Deep convolutional neural networks with Bee Collecting Pollen Algorithm (BCPA)-based landslide data balancing and spatial prediction

Abstract

Predicting the landslide-prone area is critical for various applications, including emergency response, land planning, and disaster mitigation. There needs to be a thorough landslide inventory in current studies and appropriate sampling uncertainty issues. Landslide risk mapping has expanded significantly as machine learning techniques have developed. However, one of the primary issues in Landslide Prediction is data imbalance (DI). This is problematic since it is challenging or expensive to generate an accurate inventory map of landslides based on previous data. This study proposes a novel landslide prediction method using Generative Adversarial Networks (GAN) for generating the synthetic data, Synthetic Minority Oversampling Technique (SMOTE) for overcoming the data imbalance problem, and Bee Collecting Pollen Algorithm (BCPA) for feature extraction.
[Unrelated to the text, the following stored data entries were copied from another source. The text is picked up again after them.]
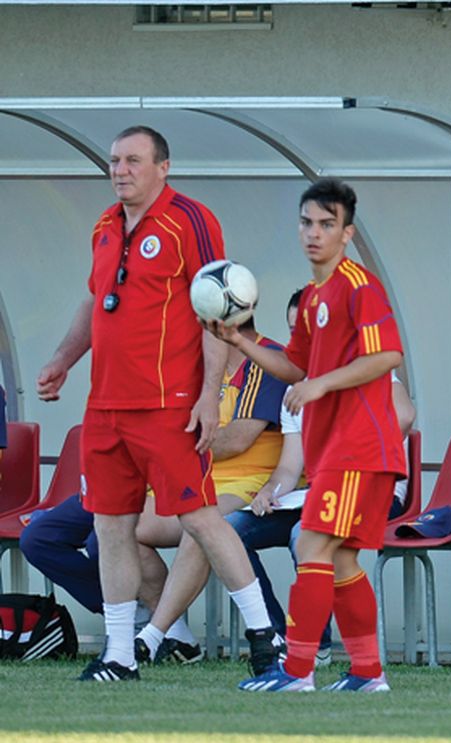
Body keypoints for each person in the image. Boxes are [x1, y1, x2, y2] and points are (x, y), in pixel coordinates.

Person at [35, 125, 277, 682]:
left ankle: (265, 640)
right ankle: (119, 653)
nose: (120, 170)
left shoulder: (190, 219)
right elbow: (97, 301)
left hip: (168, 405)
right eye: (115, 160)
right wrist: (62, 360)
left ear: (162, 168)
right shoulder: (103, 225)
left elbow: (218, 313)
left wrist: (210, 399)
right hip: (105, 409)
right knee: (110, 526)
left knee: (202, 519)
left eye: (133, 161)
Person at [208, 177, 406, 693]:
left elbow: (386, 356)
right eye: (307, 222)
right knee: (339, 559)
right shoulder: (317, 293)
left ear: (347, 233)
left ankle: (296, 671)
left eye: (326, 224)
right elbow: (293, 366)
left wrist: (322, 384)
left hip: (361, 447)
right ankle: (368, 672)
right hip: (338, 450)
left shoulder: (358, 286)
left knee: (314, 546)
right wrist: (238, 340)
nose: (314, 233)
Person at [224, 289, 415, 665]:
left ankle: (315, 646)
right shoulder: (298, 387)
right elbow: (289, 467)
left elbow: (404, 417)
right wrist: (269, 492)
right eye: (296, 332)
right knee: (229, 529)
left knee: (305, 533)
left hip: (372, 491)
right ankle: (277, 633)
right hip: (315, 496)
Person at [130, 311, 291, 664]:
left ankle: (151, 635)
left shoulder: (267, 359)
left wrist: (172, 448)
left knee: (201, 524)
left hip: (250, 481)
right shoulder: (195, 365)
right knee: (123, 527)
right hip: (195, 476)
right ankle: (178, 638)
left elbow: (238, 439)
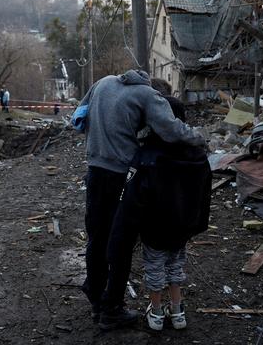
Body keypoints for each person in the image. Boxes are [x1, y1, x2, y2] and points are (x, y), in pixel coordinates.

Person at [80, 70, 205, 331]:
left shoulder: (103, 83)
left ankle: (95, 297)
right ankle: (111, 309)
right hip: (121, 176)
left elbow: (79, 115)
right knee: (121, 242)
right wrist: (199, 138)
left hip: (94, 170)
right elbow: (171, 130)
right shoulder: (148, 95)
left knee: (97, 235)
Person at [110, 78, 211, 332]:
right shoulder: (198, 156)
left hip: (155, 228)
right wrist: (197, 224)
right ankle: (178, 312)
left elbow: (134, 198)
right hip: (183, 228)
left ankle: (155, 313)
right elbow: (205, 194)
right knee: (176, 265)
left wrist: (128, 229)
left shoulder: (146, 156)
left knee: (155, 268)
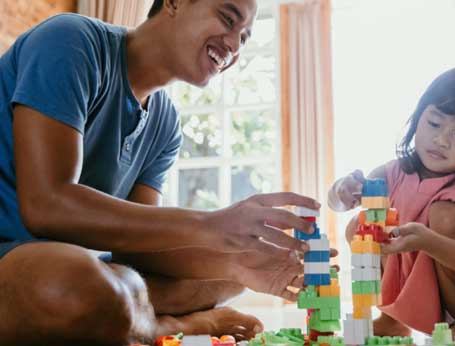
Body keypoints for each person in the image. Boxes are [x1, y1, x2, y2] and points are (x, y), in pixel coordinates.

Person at [0, 0, 328, 345]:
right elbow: (46, 205)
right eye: (227, 18)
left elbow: (140, 250)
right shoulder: (70, 41)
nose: (233, 45)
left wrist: (238, 263)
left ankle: (125, 311)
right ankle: (172, 326)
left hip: (79, 265)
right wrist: (210, 225)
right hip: (25, 261)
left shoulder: (166, 123)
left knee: (235, 272)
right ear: (172, 2)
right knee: (76, 287)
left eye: (243, 39)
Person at [328, 66, 455, 342]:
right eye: (434, 123)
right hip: (418, 285)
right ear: (419, 117)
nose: (441, 140)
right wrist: (342, 190)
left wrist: (426, 240)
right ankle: (393, 318)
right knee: (360, 225)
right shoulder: (392, 173)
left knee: (443, 214)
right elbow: (336, 203)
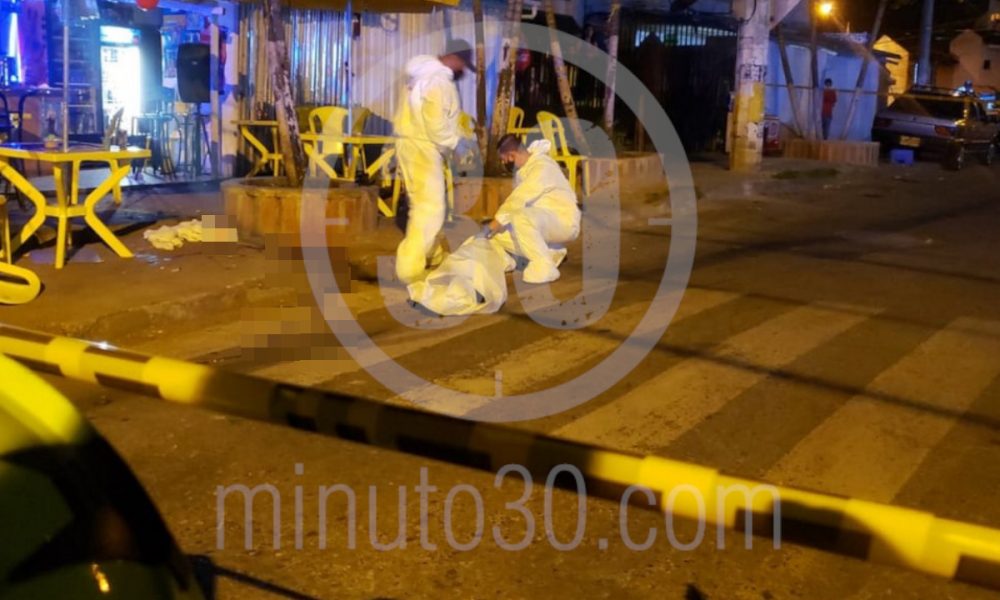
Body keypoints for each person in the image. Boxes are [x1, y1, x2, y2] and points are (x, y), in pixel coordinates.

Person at [393, 39, 476, 284]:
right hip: (423, 146)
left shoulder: (419, 76)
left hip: (410, 143)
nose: (462, 70)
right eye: (462, 64)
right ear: (455, 58)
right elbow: (436, 123)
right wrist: (456, 143)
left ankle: (433, 253)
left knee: (425, 203)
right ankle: (409, 269)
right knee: (430, 208)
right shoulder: (438, 82)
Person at [485, 134, 581, 284]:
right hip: (541, 221)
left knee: (519, 217)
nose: (503, 163)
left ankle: (545, 266)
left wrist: (496, 222)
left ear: (512, 155)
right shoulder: (523, 169)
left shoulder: (542, 167)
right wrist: (493, 229)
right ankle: (548, 252)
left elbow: (519, 199)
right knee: (495, 236)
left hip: (563, 222)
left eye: (503, 159)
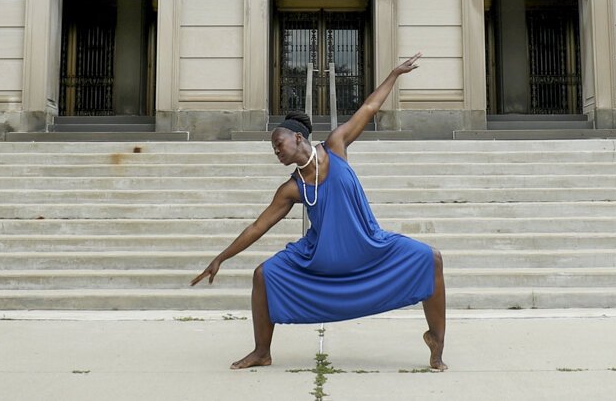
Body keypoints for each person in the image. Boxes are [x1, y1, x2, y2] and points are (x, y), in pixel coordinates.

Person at [191, 52, 446, 371]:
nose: (276, 151)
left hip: (369, 245)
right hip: (320, 257)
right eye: (273, 149)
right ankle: (261, 351)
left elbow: (368, 108)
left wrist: (394, 74)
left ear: (297, 137)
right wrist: (220, 258)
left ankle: (436, 344)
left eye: (278, 144)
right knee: (263, 275)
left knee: (431, 259)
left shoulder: (336, 146)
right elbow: (258, 227)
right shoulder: (292, 188)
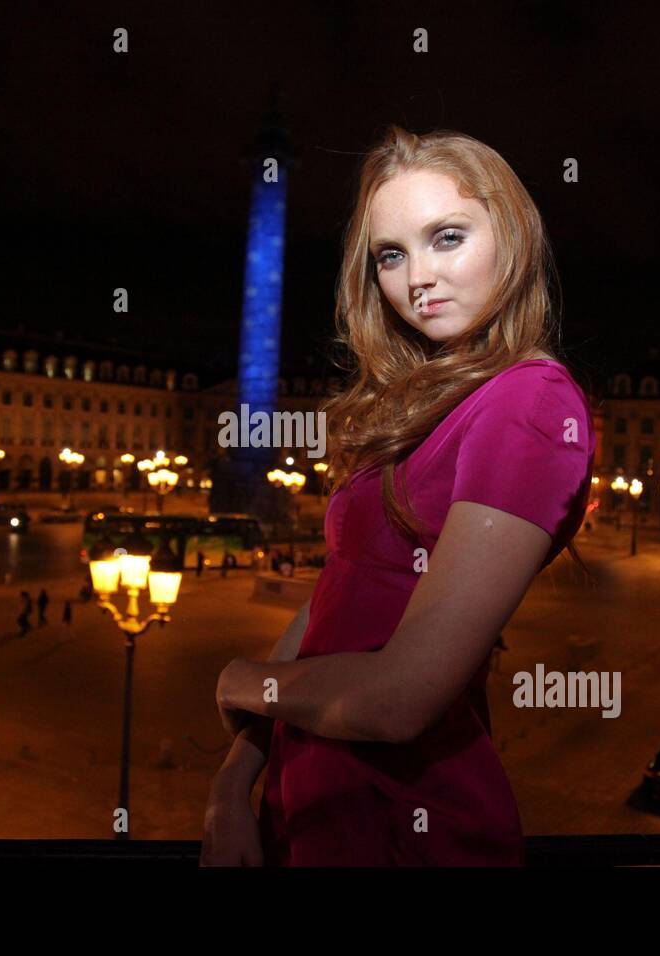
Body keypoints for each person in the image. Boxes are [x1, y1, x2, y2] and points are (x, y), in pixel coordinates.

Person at [203, 127, 595, 867]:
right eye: (391, 254)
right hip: (312, 806)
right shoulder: (428, 402)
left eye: (447, 237)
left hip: (406, 824)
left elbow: (403, 697)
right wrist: (234, 783)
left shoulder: (531, 401)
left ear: (510, 234)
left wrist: (246, 682)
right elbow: (333, 600)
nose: (418, 276)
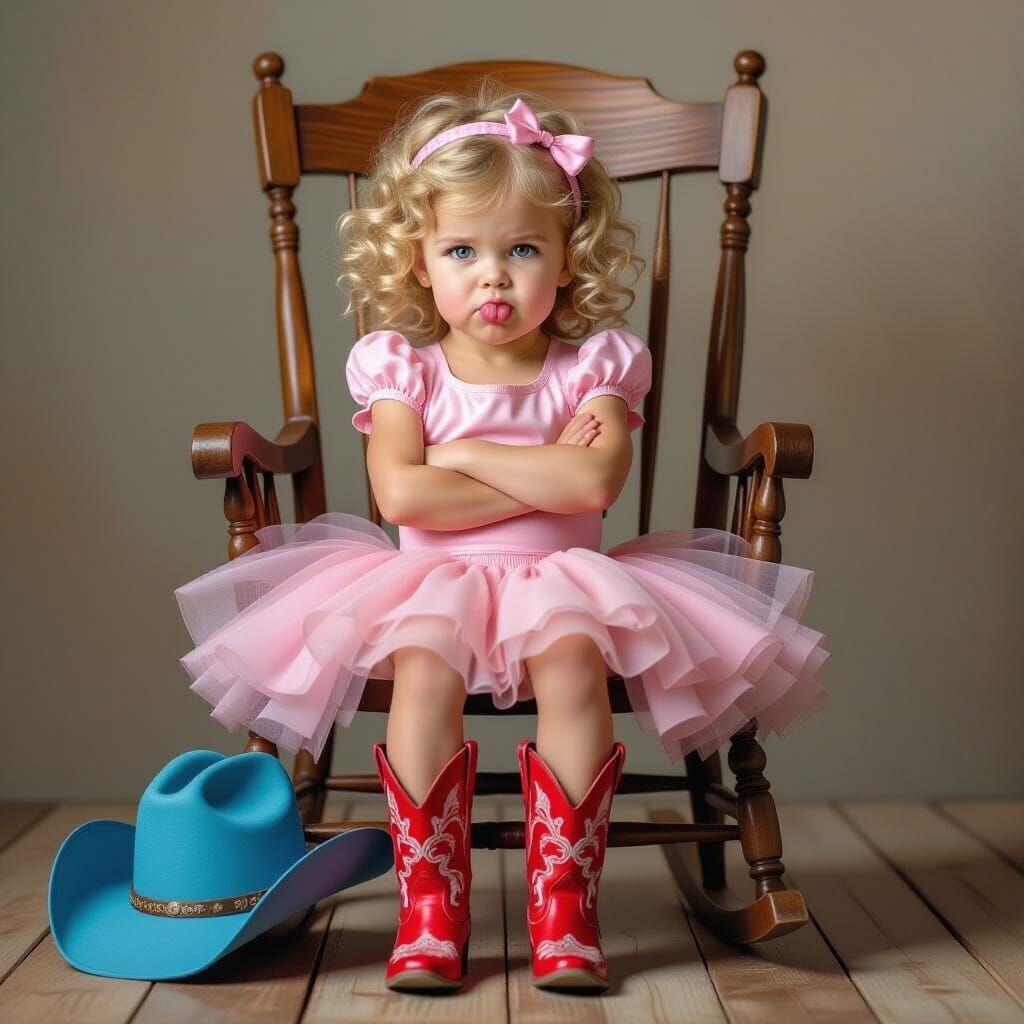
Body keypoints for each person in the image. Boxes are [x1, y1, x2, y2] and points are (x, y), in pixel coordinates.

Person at [174, 83, 831, 995]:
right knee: (423, 664)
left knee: (570, 658)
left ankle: (566, 908)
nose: (494, 274)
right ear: (418, 262)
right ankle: (430, 908)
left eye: (523, 248)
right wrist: (526, 468)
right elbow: (403, 493)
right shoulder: (401, 367)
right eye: (462, 250)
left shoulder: (594, 364)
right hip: (425, 582)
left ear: (566, 260)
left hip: (570, 578)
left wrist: (465, 453)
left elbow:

Combining 184 landslides and ten criteria, including topographic wetness index (TWI), aspect, distance from the road, total curvature, sediment transport index (STI), height, slope, stream, lithology, and slope length, a geographical database was produced. The data was generated using GAN, a Deep Convolutional Neural Network (DCNN) technique to populate the dataset. The proposed DCNN-BCPA approach findings were merged with current machine learning methods such as Random Forests (RF), Artificial Neural Networks (ANN), k-Nearest Neighbours (k-NN), Decision Trees (DT), Support Vector Machine (SVM), logistic regression (LR). The model’s accuracy, precision, recall, f-score, and RMSE were measured using the following metrics: 92.675%, 96.298%, 90.536%, 96.637%, and 45.623%. This study suggests that harmonizing landslide data may have a substantial impact on the predictive capabilities of machine learning models.